TEXT EXCERPT -
Judge: Lee W. Tsao, Case: 23NWCV02022, Date: 2024-01-17 Tentative Ruling

Case Number: 23NWCV02022    Hearing Date: January 17, 2024    Dept: C

Moises, et al v. ortiz, et al.

CASE NO.:  23NWCV02022

HEARING 1/17/24 @ 9:30 AM

#5

 

The Toyota Defendants’ demurrer is OVERRULED.

Moving Party to give NOTICE.

 

Defendants Toyota Financial Services International Corporation, Toyota Motor Credit Corporation, and Toyota Lease Trust (collectively the Toyota Defendants) demur to Plaintiffs Abraham Michelle Suarez Mosies and Luis Alvarez Acosta’s (collectively Plaintiffs) Complaint on the grounds that it fails to state a cause of action.

WHAT IS NEEDED - In the tentative ruling, how did the court rule on the Toyota Defendants' demurrer?

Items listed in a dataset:
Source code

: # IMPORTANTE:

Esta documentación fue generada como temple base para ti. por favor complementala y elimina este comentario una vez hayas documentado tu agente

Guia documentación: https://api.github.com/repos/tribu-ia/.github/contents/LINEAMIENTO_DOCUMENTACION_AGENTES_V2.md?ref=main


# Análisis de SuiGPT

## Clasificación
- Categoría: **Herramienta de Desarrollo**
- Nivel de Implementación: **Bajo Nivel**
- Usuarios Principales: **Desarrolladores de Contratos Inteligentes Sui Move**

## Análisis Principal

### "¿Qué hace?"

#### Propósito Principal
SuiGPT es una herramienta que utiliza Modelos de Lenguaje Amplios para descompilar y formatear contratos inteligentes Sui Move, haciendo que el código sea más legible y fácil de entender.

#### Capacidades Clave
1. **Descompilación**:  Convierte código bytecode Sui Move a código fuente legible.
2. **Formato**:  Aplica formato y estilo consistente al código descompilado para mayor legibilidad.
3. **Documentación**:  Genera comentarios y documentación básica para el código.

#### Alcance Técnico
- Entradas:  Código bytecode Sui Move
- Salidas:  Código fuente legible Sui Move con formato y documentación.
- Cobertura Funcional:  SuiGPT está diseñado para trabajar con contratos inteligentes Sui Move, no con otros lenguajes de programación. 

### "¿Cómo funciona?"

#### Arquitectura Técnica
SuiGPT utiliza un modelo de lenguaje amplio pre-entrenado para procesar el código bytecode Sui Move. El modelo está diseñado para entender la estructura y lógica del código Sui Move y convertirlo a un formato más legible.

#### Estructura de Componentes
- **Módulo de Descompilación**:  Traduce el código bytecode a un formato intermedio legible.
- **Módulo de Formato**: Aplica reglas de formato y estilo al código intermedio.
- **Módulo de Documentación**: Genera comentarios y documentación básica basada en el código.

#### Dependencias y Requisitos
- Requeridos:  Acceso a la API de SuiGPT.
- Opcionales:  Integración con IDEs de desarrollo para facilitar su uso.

==

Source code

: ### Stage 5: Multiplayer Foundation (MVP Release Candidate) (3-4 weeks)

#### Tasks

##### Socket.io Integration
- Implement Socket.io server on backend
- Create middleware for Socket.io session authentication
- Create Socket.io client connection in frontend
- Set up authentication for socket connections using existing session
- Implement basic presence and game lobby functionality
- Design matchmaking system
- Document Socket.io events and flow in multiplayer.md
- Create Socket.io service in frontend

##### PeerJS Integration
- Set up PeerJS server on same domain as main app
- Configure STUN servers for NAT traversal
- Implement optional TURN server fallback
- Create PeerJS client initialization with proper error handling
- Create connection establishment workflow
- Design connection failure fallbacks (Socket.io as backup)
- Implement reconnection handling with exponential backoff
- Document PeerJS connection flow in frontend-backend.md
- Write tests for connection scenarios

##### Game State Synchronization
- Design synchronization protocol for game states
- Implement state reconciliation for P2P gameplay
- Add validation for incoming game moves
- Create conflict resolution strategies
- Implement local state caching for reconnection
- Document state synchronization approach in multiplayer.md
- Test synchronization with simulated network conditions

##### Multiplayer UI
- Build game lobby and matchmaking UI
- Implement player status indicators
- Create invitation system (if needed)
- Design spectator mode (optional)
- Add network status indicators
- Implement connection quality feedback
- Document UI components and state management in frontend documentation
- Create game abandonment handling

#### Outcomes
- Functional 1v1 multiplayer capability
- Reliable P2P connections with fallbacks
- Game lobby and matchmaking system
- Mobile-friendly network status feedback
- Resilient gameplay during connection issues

---

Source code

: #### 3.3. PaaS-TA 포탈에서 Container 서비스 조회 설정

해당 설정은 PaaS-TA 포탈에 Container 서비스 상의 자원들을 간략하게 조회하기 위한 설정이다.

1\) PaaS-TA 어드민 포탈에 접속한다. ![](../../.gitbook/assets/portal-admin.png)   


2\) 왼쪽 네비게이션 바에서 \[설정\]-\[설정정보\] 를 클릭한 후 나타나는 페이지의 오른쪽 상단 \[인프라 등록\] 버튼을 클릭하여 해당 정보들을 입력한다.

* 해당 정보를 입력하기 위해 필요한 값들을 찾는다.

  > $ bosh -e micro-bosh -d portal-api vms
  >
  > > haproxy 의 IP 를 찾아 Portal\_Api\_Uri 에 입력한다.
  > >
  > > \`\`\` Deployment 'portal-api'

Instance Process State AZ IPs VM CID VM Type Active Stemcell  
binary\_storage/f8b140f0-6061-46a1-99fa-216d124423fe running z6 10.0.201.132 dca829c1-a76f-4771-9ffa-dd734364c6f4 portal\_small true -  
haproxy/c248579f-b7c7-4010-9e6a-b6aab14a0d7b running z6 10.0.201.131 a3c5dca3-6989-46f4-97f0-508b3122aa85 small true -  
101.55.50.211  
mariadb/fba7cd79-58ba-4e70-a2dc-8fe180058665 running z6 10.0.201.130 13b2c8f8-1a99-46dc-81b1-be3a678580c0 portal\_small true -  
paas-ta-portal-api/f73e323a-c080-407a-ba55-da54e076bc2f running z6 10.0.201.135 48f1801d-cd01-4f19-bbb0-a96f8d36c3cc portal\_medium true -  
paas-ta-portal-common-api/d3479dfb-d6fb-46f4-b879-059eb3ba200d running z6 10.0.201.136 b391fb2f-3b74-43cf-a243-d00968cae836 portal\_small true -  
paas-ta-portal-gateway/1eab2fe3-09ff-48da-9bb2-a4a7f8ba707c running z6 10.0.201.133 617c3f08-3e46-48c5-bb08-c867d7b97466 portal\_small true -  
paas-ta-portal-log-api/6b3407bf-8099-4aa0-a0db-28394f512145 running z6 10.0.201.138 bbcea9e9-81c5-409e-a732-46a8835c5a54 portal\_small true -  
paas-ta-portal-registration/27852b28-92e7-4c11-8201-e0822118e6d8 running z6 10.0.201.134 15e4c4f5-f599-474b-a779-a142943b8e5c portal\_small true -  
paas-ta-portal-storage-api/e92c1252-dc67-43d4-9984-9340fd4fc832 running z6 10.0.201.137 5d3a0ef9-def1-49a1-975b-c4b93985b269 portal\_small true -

SOLUTION TO THE EXERCISE - The court overruled it.